INSTRUCTIONS TO FOLLOW. Start at the first line below and write out everything verbatim except the pictures.

DATA PROVIDED.
_ _ _ _ _ _ _

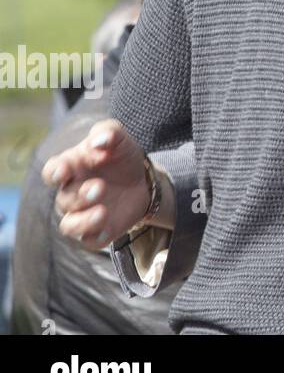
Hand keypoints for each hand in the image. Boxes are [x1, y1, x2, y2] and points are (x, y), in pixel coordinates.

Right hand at [40, 119, 159, 249]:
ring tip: (102, 212)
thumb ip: (108, 132)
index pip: (52, 172)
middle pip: (64, 199)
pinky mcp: (97, 231)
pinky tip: (107, 230)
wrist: (142, 179)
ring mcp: (82, 214)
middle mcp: (71, 193)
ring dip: (83, 221)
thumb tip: (99, 140)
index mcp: (71, 167)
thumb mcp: (119, 138)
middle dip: (80, 195)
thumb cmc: (120, 156)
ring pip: (69, 226)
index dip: (55, 173)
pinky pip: (90, 240)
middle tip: (99, 187)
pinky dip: (96, 237)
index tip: (64, 171)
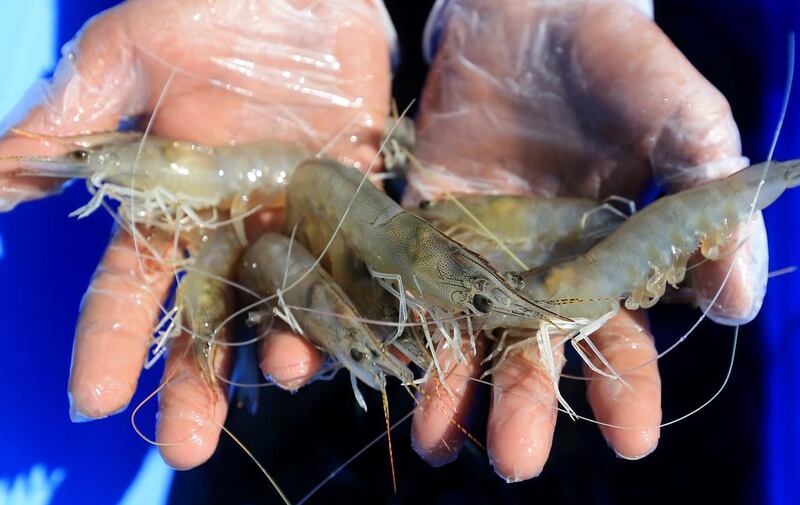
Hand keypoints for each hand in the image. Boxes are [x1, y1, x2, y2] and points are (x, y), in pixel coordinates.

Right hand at [0, 0, 390, 468]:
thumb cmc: (209, 8)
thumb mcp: (129, 54)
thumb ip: (75, 120)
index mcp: (174, 199)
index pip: (133, 282)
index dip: (111, 338)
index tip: (90, 396)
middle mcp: (233, 221)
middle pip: (211, 315)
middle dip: (197, 378)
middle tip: (187, 447)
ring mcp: (296, 214)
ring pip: (287, 300)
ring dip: (286, 342)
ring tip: (286, 375)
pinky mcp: (355, 195)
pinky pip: (357, 257)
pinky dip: (356, 294)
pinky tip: (356, 332)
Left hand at [406, 0, 766, 479]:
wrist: (536, 12)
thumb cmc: (622, 64)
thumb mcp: (683, 122)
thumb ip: (707, 209)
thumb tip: (740, 303)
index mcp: (603, 265)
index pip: (617, 344)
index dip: (626, 393)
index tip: (632, 442)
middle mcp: (535, 273)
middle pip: (528, 355)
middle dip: (524, 407)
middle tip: (514, 461)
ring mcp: (474, 252)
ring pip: (460, 335)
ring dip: (448, 390)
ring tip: (437, 442)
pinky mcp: (420, 222)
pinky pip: (401, 278)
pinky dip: (389, 319)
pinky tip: (381, 363)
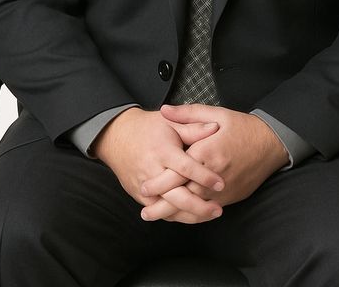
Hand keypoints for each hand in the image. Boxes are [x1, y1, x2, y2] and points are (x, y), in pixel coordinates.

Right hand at [92, 107, 224, 222]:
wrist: (117, 136)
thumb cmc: (148, 128)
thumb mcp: (170, 122)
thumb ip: (193, 128)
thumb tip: (215, 128)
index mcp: (162, 151)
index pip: (185, 168)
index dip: (204, 176)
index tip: (221, 182)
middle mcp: (152, 171)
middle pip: (176, 196)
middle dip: (199, 206)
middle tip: (218, 209)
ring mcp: (143, 186)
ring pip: (168, 208)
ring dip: (190, 215)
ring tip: (210, 215)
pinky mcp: (138, 196)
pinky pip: (159, 210)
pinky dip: (176, 215)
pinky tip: (192, 216)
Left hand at [140, 104, 288, 220]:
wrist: (271, 143)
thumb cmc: (242, 127)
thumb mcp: (216, 113)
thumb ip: (188, 114)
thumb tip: (165, 111)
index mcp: (207, 152)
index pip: (179, 172)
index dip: (159, 182)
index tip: (144, 186)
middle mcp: (214, 174)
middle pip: (183, 194)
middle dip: (162, 205)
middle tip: (145, 211)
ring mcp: (223, 188)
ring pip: (195, 207)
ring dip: (175, 214)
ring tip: (157, 217)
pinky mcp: (230, 196)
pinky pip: (208, 210)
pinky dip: (193, 215)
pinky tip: (181, 216)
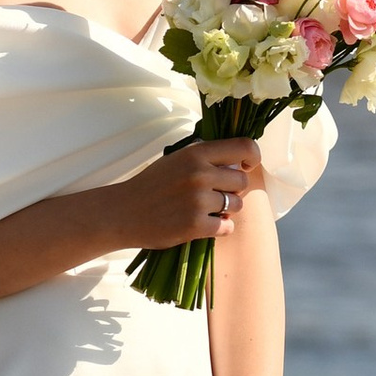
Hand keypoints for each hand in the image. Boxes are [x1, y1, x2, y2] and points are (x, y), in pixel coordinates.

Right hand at [114, 138, 264, 249]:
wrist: (123, 212)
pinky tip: (204, 225)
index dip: (252, 157)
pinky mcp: (195, 225)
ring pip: (237, 205)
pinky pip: (227, 227)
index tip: (246, 166)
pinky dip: (220, 228)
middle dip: (233, 190)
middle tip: (215, 195)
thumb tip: (238, 163)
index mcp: (196, 153)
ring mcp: (198, 201)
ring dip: (227, 210)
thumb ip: (205, 158)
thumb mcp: (176, 159)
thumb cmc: (151, 185)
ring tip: (207, 210)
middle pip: (242, 181)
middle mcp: (200, 174)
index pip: (244, 147)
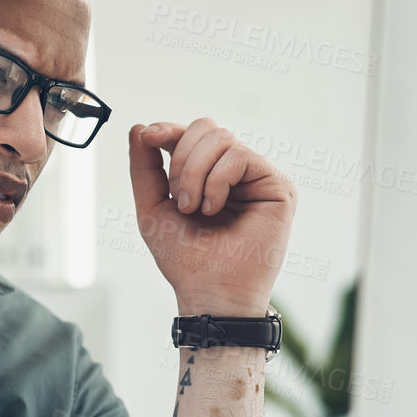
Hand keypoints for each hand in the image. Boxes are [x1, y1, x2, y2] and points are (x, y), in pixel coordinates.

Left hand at [127, 119, 297, 315]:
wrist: (209, 289)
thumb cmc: (184, 257)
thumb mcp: (153, 207)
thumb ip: (145, 168)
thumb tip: (138, 127)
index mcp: (206, 175)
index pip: (190, 135)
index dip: (168, 130)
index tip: (148, 136)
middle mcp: (234, 173)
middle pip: (207, 127)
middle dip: (182, 157)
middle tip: (179, 198)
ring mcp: (257, 178)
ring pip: (222, 138)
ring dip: (196, 172)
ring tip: (195, 208)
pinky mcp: (278, 186)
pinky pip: (240, 156)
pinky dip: (216, 181)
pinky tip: (214, 209)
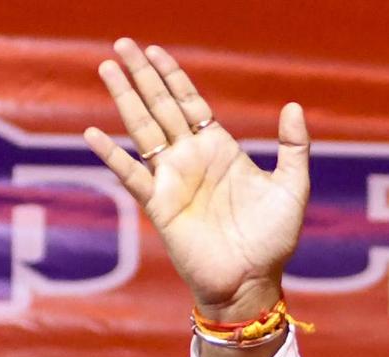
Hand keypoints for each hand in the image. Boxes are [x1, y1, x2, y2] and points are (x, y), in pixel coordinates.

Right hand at [83, 38, 309, 320]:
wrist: (253, 280)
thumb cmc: (273, 239)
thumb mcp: (291, 187)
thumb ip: (294, 147)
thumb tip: (293, 105)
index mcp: (220, 149)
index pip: (190, 103)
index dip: (172, 76)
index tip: (155, 51)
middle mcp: (191, 159)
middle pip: (160, 107)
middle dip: (142, 75)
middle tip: (122, 43)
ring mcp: (172, 180)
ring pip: (143, 129)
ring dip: (125, 99)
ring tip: (107, 68)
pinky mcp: (159, 205)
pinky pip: (132, 175)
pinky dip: (112, 155)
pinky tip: (93, 133)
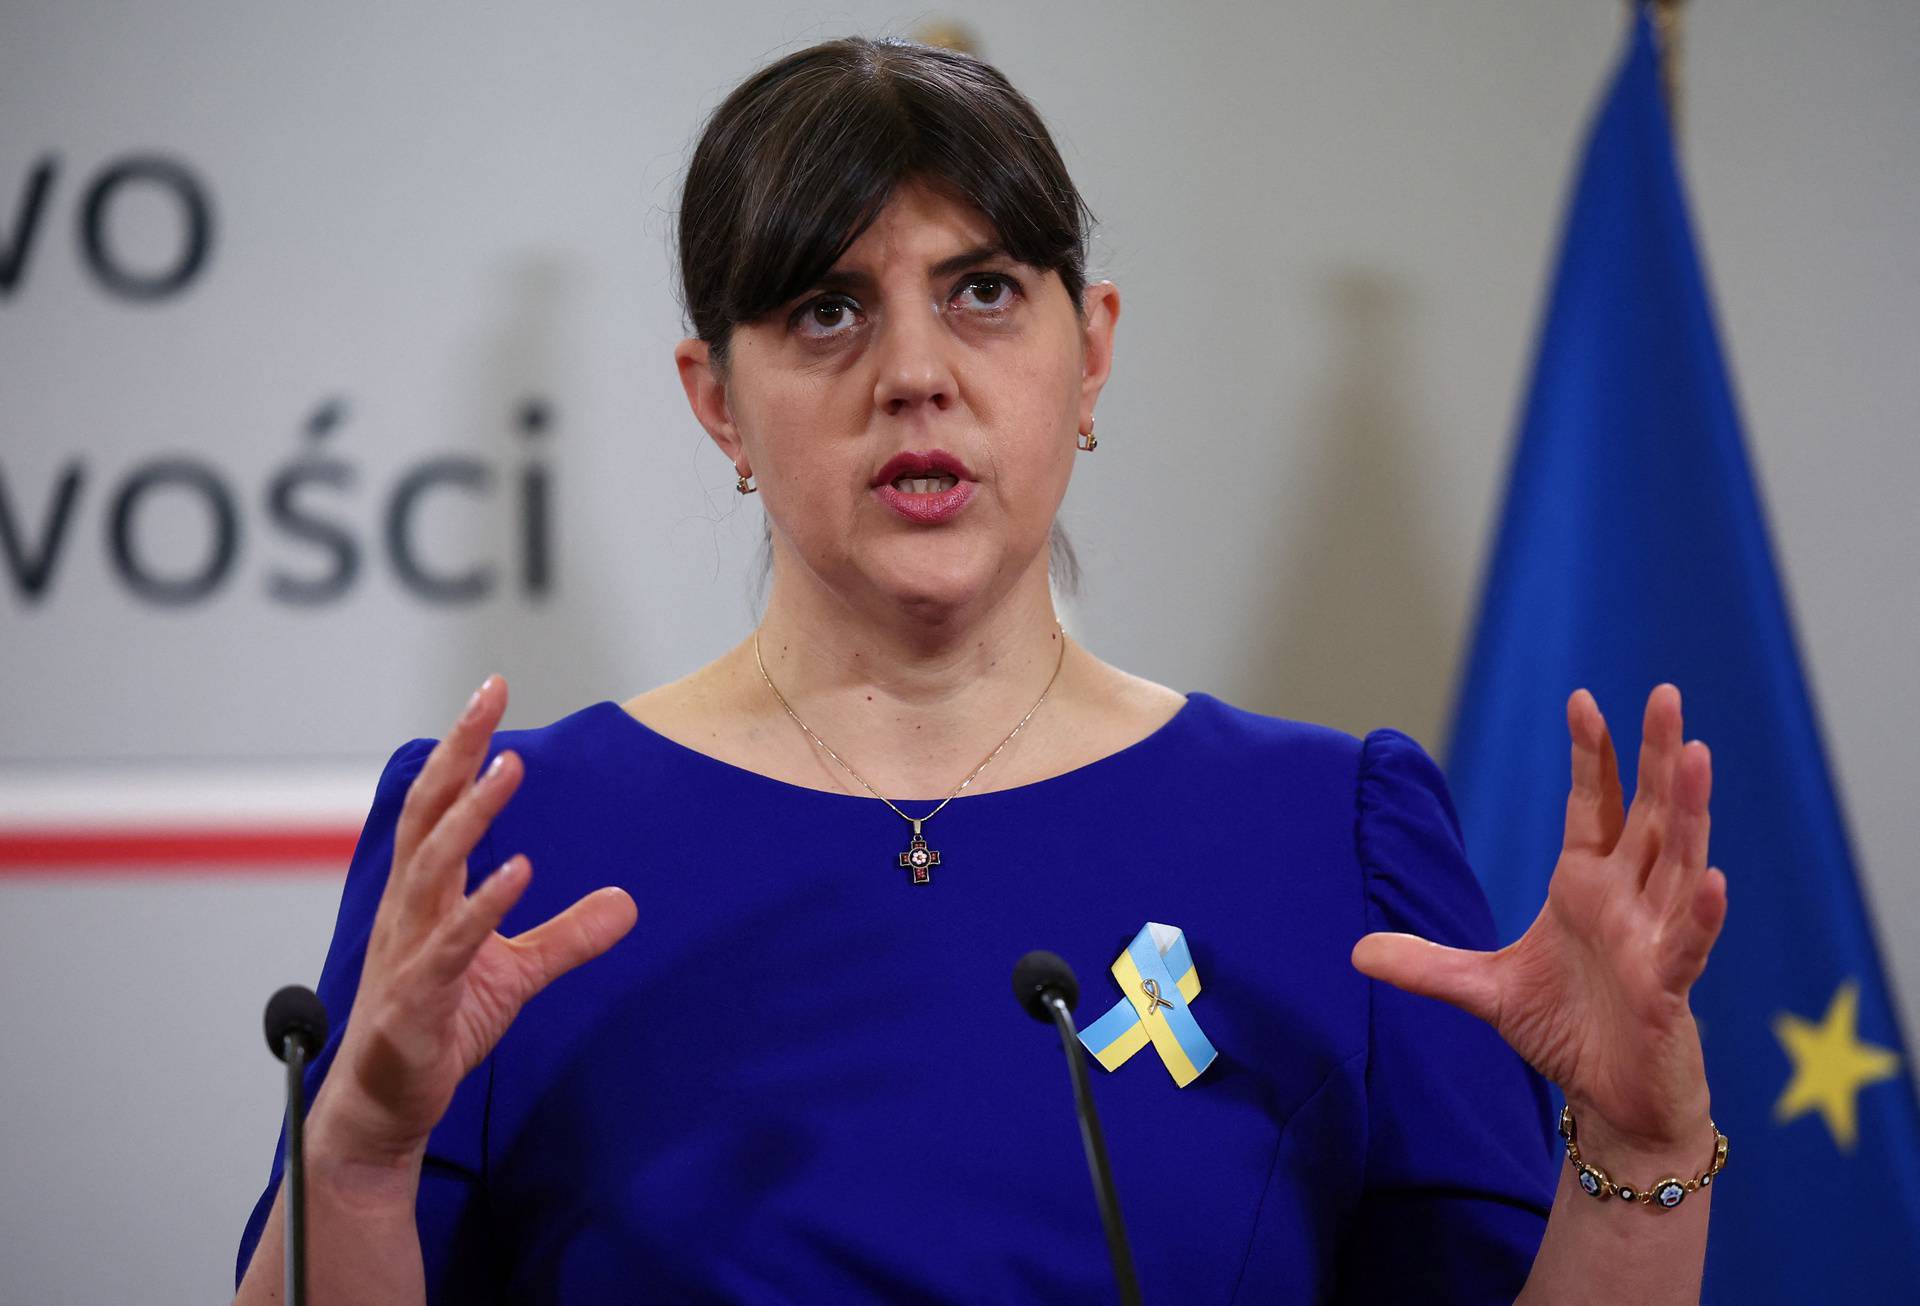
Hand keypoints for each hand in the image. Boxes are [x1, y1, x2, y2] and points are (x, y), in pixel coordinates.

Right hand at [312, 674, 638, 1168]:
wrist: (384, 1106)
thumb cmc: (436, 1029)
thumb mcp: (515, 974)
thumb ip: (567, 936)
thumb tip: (627, 903)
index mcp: (423, 893)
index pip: (438, 802)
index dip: (462, 746)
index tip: (490, 691)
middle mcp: (408, 908)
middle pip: (427, 813)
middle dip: (457, 752)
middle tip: (488, 697)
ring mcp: (407, 949)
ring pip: (432, 866)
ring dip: (470, 816)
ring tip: (507, 769)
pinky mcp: (417, 996)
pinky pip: (450, 942)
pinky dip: (483, 906)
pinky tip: (518, 871)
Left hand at [1351, 684, 1727, 1158]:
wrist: (1606, 1100)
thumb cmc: (1565, 1032)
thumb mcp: (1482, 990)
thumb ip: (1426, 966)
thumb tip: (1356, 952)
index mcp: (1585, 886)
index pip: (1593, 806)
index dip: (1591, 755)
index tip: (1582, 699)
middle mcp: (1626, 900)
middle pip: (1649, 814)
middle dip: (1657, 755)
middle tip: (1667, 694)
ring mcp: (1653, 939)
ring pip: (1679, 862)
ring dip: (1690, 811)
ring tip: (1697, 755)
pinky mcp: (1668, 987)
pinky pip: (1688, 943)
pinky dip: (1701, 912)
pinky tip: (1711, 879)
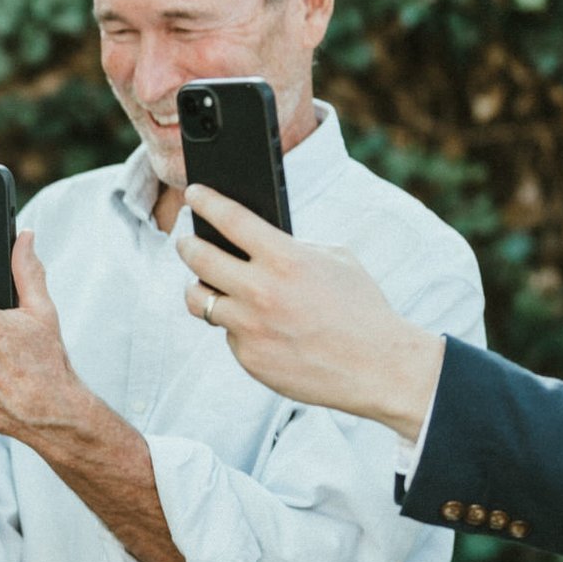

_ _ _ _ _ _ _

ANSWER BOX.
Hand keypoints for each hand in the image. Boxes are [x1, y1, x2, y2] and points are (x, y), in pixel coordinates.

Right hand at [40, 119, 159, 249]:
ring tip: (102, 212)
thumb ip: (108, 132)
index pip: (52, 172)
middle pip: (64, 199)
pinky mcp: (97, 231)
pinky tip: (107, 230)
wrist: (142, 179)
ring mcp: (82, 214)
middle mcp: (71, 193)
ring dip: (83, 221)
thumb tip: (99, 140)
index mcp: (71, 167)
thumb mcp: (119, 138)
middle dip: (80, 195)
thumb cmc: (120, 156)
ring pip: (69, 226)
index dip: (55, 173)
pinky pip: (90, 240)
middle tip: (99, 187)
pinky dip: (96, 237)
index tip: (64, 171)
Hand keypoints for each hand in the image. Boxes are [x1, y1, x2, y2] and points are (x, y), in pixel coordinates.

Right hand at [0, 0, 390, 468]:
thumb cmc: (209, 8)
thumb mcp: (129, 54)
thumb ip: (75, 120)
index mcp: (174, 199)
index pip: (133, 282)
index dip: (111, 338)
index tip: (90, 396)
middle mcp: (233, 221)
middle pip: (211, 315)
middle dip: (197, 378)
middle tip: (187, 447)
ring mcp: (296, 214)
ring pip: (287, 300)
ring dip: (286, 342)
ring tip: (286, 375)
pinky mcp: (355, 195)
pinky pip: (357, 257)
pinky dip: (356, 294)
pinky tip: (356, 332)
Left hand at [406, 0, 766, 479]:
wrist: (536, 12)
thumb cmc: (622, 64)
thumb mcp: (683, 122)
thumb ip: (707, 209)
thumb tip: (740, 303)
index mcp: (603, 265)
index pip: (617, 344)
index dip: (626, 393)
index tip: (632, 442)
middle mcp: (535, 273)
middle pip: (528, 355)
middle dip: (524, 407)
middle tip: (514, 461)
ring mcp: (474, 252)
ring pip: (460, 335)
ring dip: (448, 390)
ring tip: (437, 442)
pinky mcp: (420, 222)
pinky pip: (401, 278)
pinky dip: (389, 319)
pinky tip: (381, 363)
Hand keypoints for each hand in the image. Boxes are [x1, y1, x2, y2] and points are (x, y), in pixel coordinates.

Right hand at [92, 107, 224, 222]:
wrist: (117, 136)
thumb cmc: (148, 128)
thumb mcp: (170, 122)
thumb ip: (193, 128)
thumb tip: (215, 128)
index mcp: (162, 151)
index pip: (185, 168)
index dip: (204, 176)
index tip: (221, 182)
middle mcp: (152, 171)
middle pip: (176, 196)
middle dip: (199, 206)
middle tip: (218, 209)
ring mcp: (143, 186)
ring pip: (168, 208)
ring dip: (190, 215)
ring tip: (210, 215)
pinky mcp: (138, 196)
pinky pip: (159, 210)
pinky dip: (176, 215)
pinky tip: (192, 216)
Left hand at [140, 104, 288, 220]:
wrist: (271, 143)
thumb cmc: (242, 127)
thumb mcp: (216, 113)
thumb ip: (188, 114)
thumb tip: (165, 111)
index mcp: (207, 152)
index pip: (179, 172)
index dip: (159, 182)
index tip: (144, 186)
middle mcp: (214, 174)
middle pip: (183, 194)
middle dip: (162, 205)
middle tip: (145, 211)
ring mcp: (223, 188)
ring pip: (195, 207)
ring dip: (175, 214)
ring tip: (157, 217)
pinky mcp: (230, 196)
pinky pip: (208, 210)
pinky dip: (193, 215)
pinky tip: (181, 216)
Hand keypoints for each hand in the image. Boxes are [x1, y1, x2, y2] and points are (x, y), in pixel coordinates.

Right hand at [114, 138, 264, 249]:
wrist: (123, 212)
pinky tip: (204, 225)
index dip: (252, 157)
pinky mcp: (195, 225)
ring pip: (237, 205)
pinky pip: (227, 227)
index tip: (246, 166)
pinky dip: (220, 228)
middle dip: (233, 190)
middle tip: (215, 195)
thumb tip: (238, 163)
index mcp: (196, 153)
ring mcp: (198, 201)
ring dip: (227, 210)
thumb ip: (205, 158)
thumb mcp: (176, 159)
thumb cmc: (151, 185)
ring tip: (207, 210)
middle pip: (242, 181)
middle mcp: (200, 174)
index pip: (244, 147)
Hand keypoints for each hand in the image. Boxes are [x1, y1, x2, y2] and points are (x, y), in pixel coordinates.

Left hand at [127, 119, 297, 315]:
wrist: (209, 289)
thumb cmc: (184, 257)
thumb mcp: (153, 207)
thumb ip: (145, 168)
thumb tip: (138, 127)
index mcp: (206, 175)
index pip: (190, 135)
index dip: (168, 130)
index tip: (148, 136)
middle mcp: (234, 173)
middle pip: (207, 127)
middle dip: (182, 157)
middle tip: (179, 198)
ring mcp: (257, 178)
ring pip: (222, 138)
ring dip: (196, 172)
ring tip: (195, 208)
pinky mcp: (278, 186)
pinky pip: (240, 156)
pinky dip: (216, 181)
pinky tip: (214, 209)
Hand keypoints for each hand in the image. Boxes are [x1, y1, x2, y2] and points are (x, y), in pixel coordinates.

Right hand at [83, 38, 309, 320]:
wrist: (253, 280)
thumb cmc: (273, 239)
thumb mcp: (291, 187)
thumb ip: (294, 147)
thumb tip: (293, 105)
index mcp: (220, 149)
index pip: (190, 103)
index dip: (172, 76)
index tip: (155, 51)
middle mcp: (191, 159)
middle pip: (160, 107)
middle dip: (142, 75)
middle tip: (122, 43)
ring mcp: (172, 180)
ring pip: (143, 129)
ring dip: (125, 99)
ring tip: (107, 68)
pinky mcp: (159, 205)
pinky pip: (132, 175)
pinky dip: (112, 155)
pinky tip: (93, 133)
Hand keypoints for each hand in the image. Boxes are [x1, y1, x2, y2] and points are (x, y), in pixel coordinates.

Right hand at [312, 674, 638, 1168]:
wrist: (384, 1106)
thumb cmc: (436, 1029)
thumb mcp: (515, 974)
thumb ip: (567, 936)
thumb tip: (627, 903)
index mcp: (423, 893)
index pip: (438, 802)
index dip: (462, 746)
index tip: (490, 691)
middle mcp: (408, 908)
middle pip: (427, 813)
middle dip: (457, 752)
middle tip: (488, 697)
ring mcp: (407, 949)
ring pip: (432, 866)
ring dip: (470, 816)
ring tip: (507, 769)
pinky mcp: (417, 996)
pinky pip: (450, 942)
pinky dip: (483, 906)
pinky tip: (518, 871)
Left hand at [1351, 684, 1727, 1158]:
wrist: (1606, 1100)
thumb cmc: (1565, 1032)
thumb mcp: (1482, 990)
thumb ip: (1426, 966)
thumb tip: (1356, 952)
index mcp: (1585, 886)
index pip: (1593, 806)
index dip: (1591, 755)
index tip: (1582, 699)
middle mcp: (1626, 900)
middle pip: (1649, 814)
middle dip: (1657, 755)
middle tip: (1667, 694)
ring mcp: (1653, 939)
ring pip: (1679, 862)
ring dip: (1690, 811)
ring tip: (1697, 755)
pinky mcp: (1668, 987)
pinky pip: (1688, 943)
pinky dip: (1701, 912)
pinky tip: (1711, 879)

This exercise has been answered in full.